TASK DETAILS: Reproduce the lines of the listing below verbatim, starting at the line that contains "class: Hydrozoa" and ending at the line that contains "genus: Angelonia", with both of those lines included.

[Collection entries]

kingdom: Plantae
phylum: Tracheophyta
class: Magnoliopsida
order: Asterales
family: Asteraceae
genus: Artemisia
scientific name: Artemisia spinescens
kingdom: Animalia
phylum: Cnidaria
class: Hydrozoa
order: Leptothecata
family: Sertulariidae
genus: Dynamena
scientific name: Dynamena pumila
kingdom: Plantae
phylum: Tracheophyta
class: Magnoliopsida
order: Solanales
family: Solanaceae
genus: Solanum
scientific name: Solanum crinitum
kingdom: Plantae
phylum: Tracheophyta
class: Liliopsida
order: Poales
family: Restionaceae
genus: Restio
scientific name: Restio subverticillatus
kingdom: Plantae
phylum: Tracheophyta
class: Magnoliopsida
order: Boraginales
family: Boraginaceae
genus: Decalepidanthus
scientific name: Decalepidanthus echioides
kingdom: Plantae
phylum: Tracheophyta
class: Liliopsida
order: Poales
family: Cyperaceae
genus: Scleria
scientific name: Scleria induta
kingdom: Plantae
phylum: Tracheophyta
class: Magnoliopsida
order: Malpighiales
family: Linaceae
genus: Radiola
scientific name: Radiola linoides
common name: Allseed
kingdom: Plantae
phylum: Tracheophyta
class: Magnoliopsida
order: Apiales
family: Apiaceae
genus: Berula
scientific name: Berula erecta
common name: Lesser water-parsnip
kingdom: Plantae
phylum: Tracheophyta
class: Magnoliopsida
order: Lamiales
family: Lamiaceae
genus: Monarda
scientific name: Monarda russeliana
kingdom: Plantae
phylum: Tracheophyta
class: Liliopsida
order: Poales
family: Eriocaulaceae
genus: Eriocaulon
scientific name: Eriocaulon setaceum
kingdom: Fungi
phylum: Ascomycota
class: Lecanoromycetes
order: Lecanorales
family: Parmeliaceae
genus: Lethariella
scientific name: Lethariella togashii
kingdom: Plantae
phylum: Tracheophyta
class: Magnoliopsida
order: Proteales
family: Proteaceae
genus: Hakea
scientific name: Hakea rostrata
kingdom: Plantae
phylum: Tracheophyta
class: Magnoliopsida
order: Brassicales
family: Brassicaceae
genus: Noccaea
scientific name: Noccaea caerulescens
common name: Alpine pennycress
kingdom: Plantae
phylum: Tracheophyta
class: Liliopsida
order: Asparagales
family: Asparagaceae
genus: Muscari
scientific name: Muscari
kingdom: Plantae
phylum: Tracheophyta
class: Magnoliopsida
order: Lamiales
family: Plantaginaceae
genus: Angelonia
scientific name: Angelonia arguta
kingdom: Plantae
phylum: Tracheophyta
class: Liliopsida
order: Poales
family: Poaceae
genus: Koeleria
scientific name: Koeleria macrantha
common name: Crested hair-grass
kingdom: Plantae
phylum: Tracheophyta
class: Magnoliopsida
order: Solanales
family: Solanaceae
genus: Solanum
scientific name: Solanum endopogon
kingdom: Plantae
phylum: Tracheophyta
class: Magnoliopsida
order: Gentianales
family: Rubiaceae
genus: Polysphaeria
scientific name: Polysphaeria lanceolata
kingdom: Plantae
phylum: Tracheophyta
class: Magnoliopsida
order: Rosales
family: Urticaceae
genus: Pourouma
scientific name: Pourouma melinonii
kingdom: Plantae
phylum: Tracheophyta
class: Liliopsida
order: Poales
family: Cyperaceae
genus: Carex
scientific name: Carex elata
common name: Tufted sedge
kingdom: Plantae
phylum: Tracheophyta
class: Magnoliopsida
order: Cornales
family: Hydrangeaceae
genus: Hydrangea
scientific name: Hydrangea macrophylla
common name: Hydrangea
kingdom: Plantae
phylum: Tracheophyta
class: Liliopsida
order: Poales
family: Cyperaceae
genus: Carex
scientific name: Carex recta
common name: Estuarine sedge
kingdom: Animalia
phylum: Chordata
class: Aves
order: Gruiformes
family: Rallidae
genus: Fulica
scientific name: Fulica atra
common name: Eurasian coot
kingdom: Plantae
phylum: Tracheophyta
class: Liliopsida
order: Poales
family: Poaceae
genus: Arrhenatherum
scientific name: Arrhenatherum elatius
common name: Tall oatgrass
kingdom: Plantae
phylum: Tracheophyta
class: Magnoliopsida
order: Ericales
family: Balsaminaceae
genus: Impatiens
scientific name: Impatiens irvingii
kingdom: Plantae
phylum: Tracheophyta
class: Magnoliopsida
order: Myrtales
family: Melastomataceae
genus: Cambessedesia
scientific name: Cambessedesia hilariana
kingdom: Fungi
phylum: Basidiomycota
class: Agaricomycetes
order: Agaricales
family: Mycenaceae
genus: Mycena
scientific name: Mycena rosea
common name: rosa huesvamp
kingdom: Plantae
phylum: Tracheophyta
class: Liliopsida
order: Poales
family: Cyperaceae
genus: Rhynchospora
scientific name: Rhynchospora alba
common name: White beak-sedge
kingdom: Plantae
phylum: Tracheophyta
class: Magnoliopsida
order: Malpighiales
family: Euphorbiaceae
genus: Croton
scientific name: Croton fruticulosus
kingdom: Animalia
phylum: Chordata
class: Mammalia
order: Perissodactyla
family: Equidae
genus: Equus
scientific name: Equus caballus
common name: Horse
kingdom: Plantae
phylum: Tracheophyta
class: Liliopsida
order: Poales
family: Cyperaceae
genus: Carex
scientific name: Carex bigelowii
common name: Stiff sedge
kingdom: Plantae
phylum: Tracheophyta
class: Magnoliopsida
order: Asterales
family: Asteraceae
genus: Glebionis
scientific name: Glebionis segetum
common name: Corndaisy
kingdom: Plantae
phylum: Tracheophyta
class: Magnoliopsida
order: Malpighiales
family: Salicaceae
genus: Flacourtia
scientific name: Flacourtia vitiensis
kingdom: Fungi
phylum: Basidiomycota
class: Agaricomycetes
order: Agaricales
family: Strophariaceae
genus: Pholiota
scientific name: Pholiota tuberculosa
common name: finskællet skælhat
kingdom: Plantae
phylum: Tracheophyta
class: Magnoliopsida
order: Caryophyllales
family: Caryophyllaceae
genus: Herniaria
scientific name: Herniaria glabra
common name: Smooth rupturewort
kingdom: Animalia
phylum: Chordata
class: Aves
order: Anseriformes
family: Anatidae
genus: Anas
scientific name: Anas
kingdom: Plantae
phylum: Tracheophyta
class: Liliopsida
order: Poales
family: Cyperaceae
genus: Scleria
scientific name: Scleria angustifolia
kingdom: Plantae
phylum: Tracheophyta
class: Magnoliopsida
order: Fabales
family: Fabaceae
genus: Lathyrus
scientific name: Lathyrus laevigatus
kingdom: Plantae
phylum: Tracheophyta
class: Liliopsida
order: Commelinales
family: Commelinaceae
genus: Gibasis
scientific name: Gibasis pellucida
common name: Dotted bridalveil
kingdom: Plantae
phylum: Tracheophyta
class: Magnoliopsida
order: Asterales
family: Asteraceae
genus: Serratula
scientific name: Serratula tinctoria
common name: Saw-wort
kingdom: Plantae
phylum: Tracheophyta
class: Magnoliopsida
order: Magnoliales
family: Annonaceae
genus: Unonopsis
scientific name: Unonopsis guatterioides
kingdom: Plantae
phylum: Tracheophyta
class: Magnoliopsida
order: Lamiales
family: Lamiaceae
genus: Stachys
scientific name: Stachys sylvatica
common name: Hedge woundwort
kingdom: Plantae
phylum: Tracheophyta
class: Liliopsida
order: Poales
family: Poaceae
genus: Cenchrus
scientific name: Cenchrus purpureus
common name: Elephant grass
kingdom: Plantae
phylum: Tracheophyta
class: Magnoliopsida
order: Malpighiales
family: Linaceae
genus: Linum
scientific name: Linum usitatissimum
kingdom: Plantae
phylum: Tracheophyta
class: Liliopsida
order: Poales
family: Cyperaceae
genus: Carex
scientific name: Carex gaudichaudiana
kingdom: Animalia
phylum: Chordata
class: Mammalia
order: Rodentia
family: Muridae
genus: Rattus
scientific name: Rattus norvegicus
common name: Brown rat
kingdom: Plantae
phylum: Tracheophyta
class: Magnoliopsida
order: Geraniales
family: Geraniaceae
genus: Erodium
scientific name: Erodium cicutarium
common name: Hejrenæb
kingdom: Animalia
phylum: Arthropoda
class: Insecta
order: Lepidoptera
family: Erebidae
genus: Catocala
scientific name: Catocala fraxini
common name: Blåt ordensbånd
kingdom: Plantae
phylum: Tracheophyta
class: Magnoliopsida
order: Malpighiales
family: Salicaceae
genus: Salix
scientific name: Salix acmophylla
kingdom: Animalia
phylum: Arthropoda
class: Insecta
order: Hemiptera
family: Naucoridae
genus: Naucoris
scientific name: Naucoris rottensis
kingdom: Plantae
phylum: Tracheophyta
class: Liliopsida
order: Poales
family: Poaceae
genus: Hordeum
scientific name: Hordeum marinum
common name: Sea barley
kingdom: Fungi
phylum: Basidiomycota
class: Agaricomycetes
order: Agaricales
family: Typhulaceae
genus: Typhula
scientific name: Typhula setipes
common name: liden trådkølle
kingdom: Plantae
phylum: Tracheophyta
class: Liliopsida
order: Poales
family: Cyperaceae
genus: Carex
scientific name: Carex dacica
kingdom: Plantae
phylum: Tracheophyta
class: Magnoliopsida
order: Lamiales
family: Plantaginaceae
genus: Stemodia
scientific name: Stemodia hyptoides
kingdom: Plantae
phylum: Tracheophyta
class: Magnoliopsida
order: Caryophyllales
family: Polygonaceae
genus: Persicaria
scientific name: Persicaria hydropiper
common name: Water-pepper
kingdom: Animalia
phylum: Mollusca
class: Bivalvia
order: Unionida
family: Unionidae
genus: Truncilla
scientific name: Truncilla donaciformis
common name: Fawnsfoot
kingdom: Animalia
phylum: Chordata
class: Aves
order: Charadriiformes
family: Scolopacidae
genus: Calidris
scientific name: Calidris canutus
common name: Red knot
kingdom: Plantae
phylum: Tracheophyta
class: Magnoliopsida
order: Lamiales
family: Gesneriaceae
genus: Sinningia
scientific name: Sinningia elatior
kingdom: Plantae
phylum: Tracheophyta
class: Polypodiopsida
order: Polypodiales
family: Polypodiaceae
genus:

RESPONSE BELOW:
class: Hydrozoa
order: Leptothecata
family: Sertulariidae
genus: Dynamena
scientific name: Dynamena pumila
kingdom: Plantae
phylum: Tracheophyta
class: Magnoliopsida
order: Solanales
family: Solanaceae
genus: Solanum
scientific name: Solanum crinitum
kingdom: Plantae
phylum: Tracheophyta
class: Liliopsida
order: Poales
family: Restionaceae
genus: Restio
scientific name: Restio subverticillatus
kingdom: Plantae
phylum: Tracheophyta
class: Magnoliopsida
order: Boraginales
family: Boraginaceae
genus: Decalepidanthus
scientific name: Decalepidanthus echioides
kingdom: Plantae
phylum: Tracheophyta
class: Liliopsida
order: Poales
family: Cyperaceae
genus: Scleria
scientific name: Scleria induta
kingdom: Plantae
phylum: Tracheophyta
class: Magnoliopsida
order: Malpighiales
family: Linaceae
genus: Radiola
scientific name: Radiola linoides
common name: Allseed
kingdom: Plantae
phylum: Tracheophyta
class: Magnoliopsida
order: Apiales
family: Apiaceae
genus: Berula
scientific name: Berula erecta
common name: Lesser water-parsnip
kingdom: Plantae
phylum: Tracheophyta
class: Magnoliopsida
order: Lamiales
family: Lamiaceae
genus: Monarda
scientific name: Monarda russeliana
kingdom: Plantae
phylum: Tracheophyta
class: Liliopsida
order: Poales
family: Eriocaulaceae
genus: Eriocaulon
scientific name: Eriocaulon setaceum
kingdom: Fungi
phylum: Ascomycota
class: Lecanoromycetes
order: Lecanorales
family: Parmeliaceae
genus: Lethariella
scientific name: Lethariella togashii
kingdom: Plantae
phylum: Tracheophyta
class: Magnoliopsida
order: Proteales
family: Proteaceae
genus: Hakea
scientific name: Hakea rostrata
kingdom: Plantae
phylum: Tracheophyta
class: Magnoliopsida
order: Brassicales
family: Brassicaceae
genus: Noccaea
scientific name: Noccaea caerulescens
common name: Alpine pennycress
kingdom: Plantae
phylum: Tracheophyta
class: Liliopsida
order: Asparagales
family: Asparagaceae
genus: Muscari
scientific name: Muscari
kingdom: Plantae
phylum: Tracheophyta
class: Magnoliopsida
order: Lamiales
family: Plantaginaceae
genus: Angelonia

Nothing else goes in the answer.